BAŞKAN OLCAYTO: NEFRET TOHUMLARI EKİLİYOR
Toplantı TGC Başkanı Turgay Olcayto’nun açılış konuşmasıyla başladı. Başkan Olcayto, şunları söyledi:
“Türkiye’de uzun süredir gazetecilik mesleği, yoğun bir baskı altında. En yenisi dün yaşadık.
Türkiye tarihinde sosyal medya üzerindeki en kapsamlı erişim engelleme kararı sonucunda
Twitter, Facebook ve Youtube'a erişim engellendi. Twitter hesaplarına el konuldu. İnternet toplumun habere ve bilgiye ulaşmasında önemli bir rol oynuyor. Sosyal medyaya erişime engellenmesi,
Halkın bilgi edinmesi engelliyor. Önümüzde seçim var. Seçim öncesi ne olur, ne biter diye herkesin kafası karışık. Yandaş gazetelerin başlıklarına baktığınızda, inanılmaz başlıklar, yalanlar var. Halkı tahrik eden bu başlıkları nasıl buluyorlar? Biz her zaman birlik ve beraberliği vurguluyoruz. Ancak her gün nefret tohumları ekiliyor. Böyle bir ortamdayız.

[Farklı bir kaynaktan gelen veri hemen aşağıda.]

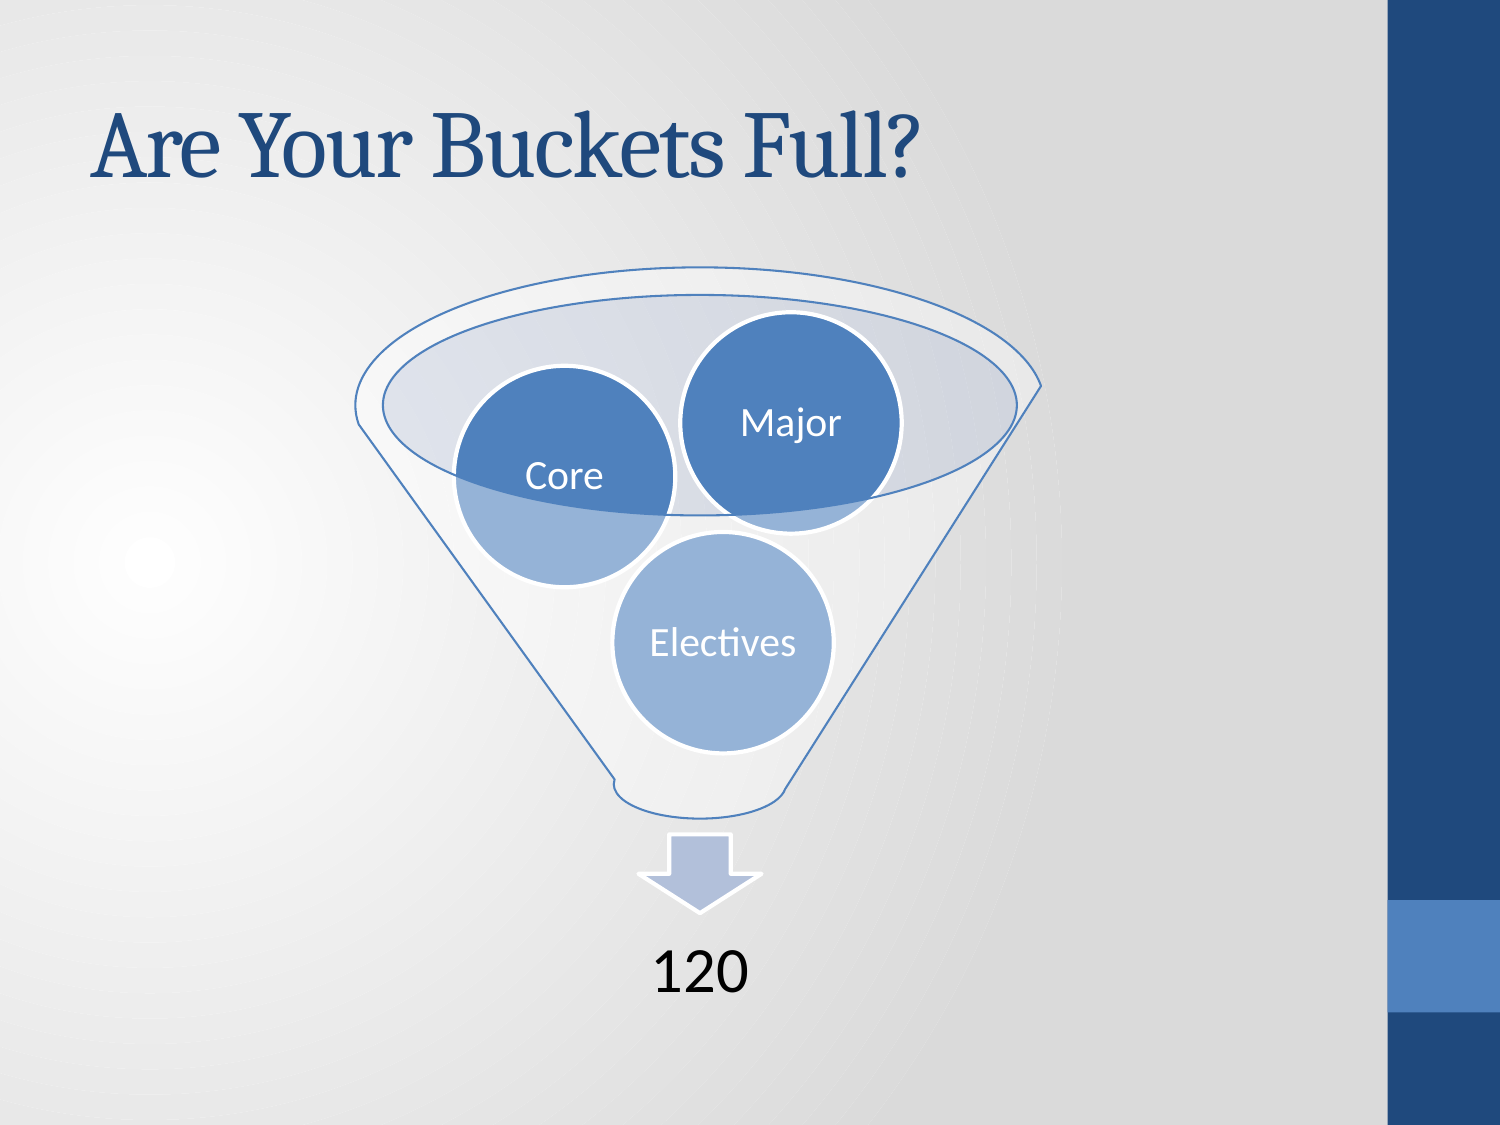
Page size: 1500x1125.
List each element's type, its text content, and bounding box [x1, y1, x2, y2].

title Are Your Buckets Full? [75, 45, 1325, 233]
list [74, 261, 1326, 1051]
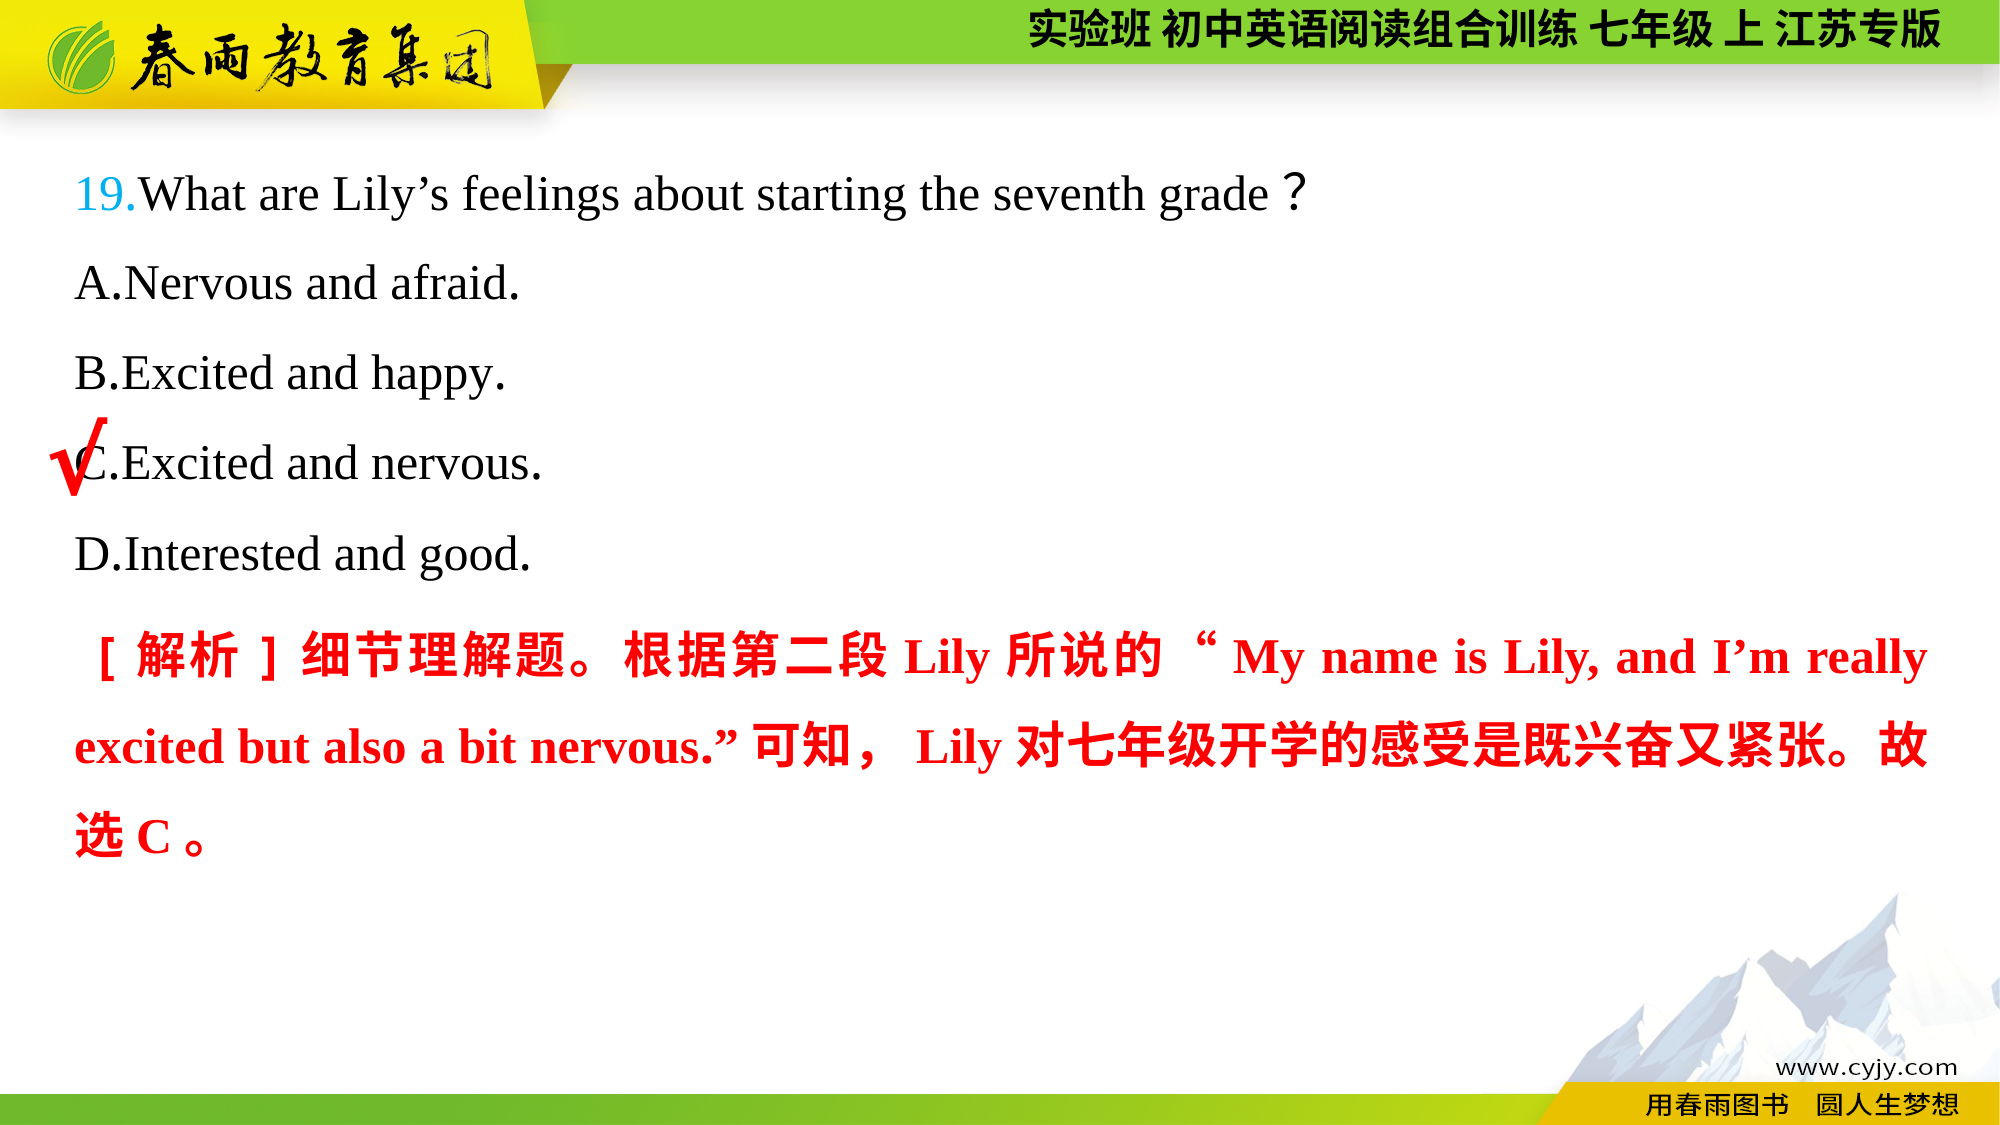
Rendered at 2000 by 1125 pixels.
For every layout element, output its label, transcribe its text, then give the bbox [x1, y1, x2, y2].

NUH KÖKLÜ SON BASIN ŞEHİDİMİZ LİSTESİNE EKLEYECEĞİZ
İstanbul Kadıköy’de Şubat ayında kar topu oynarken dükkanının camını kırdığını gerekçe gösterilerek esnaf tarafından bıçaklanarak öldürülen Nuh Köklü, gazeteci arkadaşımızdı. Öldürülen Gazeteciler Listesi’ne onun da adını ekleme kararı aldık. Nuh Köklü’yü son basın şehidi olarak ekleyeceğiz.”
ORHAN ERİNÇ: ÖLDÜRÜLEN GAZETECİLER LİSTESİ TİTİZ BİR ÇALIŞMAYLA HAZIRLANDI
Açılış konuşmasının ardından toplantıya geçildi. Toplantıya; Önceki Başkan Orhan Erinç, TGC Hukuk Danışmanı Gökhan Küçük, avukat Bahri Belen, Toplumsal Bellek Platformu adına Dr. Canan Kaftancıoğlu konuşmacı olarak katıldı.
TGC Önceki Başkanı Orhan Erinç, şunları dile getirdi:
“Öldürülen Gazeteciler listesi, adli kaynaklar dikkate alınarak yapılan titiz bir çalışma sonucunda oluşturuldu. İlk basın şehidimiz Hasan Fehmi Efendi, 1909 yılında öldürüldü. Türkiye Gazeteciler Cemiyeti (TGC) Yönetim Kurulu Başkan Vekili Abdi İpekçi, 1979 yılında öldürüldü. Abdi İpekçi, öldürülen 16. Gazeteci olduğuna göre; 70 yılda 16 gazetecinin öldürüldüğünü görüyoruz. Ama 1992’de 14, 1993’te 8 gazeteci öldürüldü. 2 yılda 22 gazeteci öldürüldü. Türkiye’nin o zamanki durumunu anlamak için bu değerlendirmeyi yapmak gerekir diye düşünüyorum. Öldürülen gazetecilerle birlikte çalışan gazetecilerin nasıl sömürüldüğü de ortaya çıkıyor. Örneğin İzzet Keser, Cizre’de öldürüldüğünde işsiz gazeteci olarak görülüyordu. Bu durum Sabah Gazetesi’nin kadrolu çalıştırmama geleneğinden kaynaklanıyordu. Öldürülen meslektaşlarımızın büyük bölümü, ‘faili meçhul’ düzeyinde kaldı. Son öldürülen meslektaşımız Bandırma’da gazetecilik yapan İsmail Cihan Hayırsevener’di. 2009’da; 100 yıl sonra bir meslektaşımızı daha şehit verdik. Onları da burada saygı, sevgi ve özlemle anıyoruz.”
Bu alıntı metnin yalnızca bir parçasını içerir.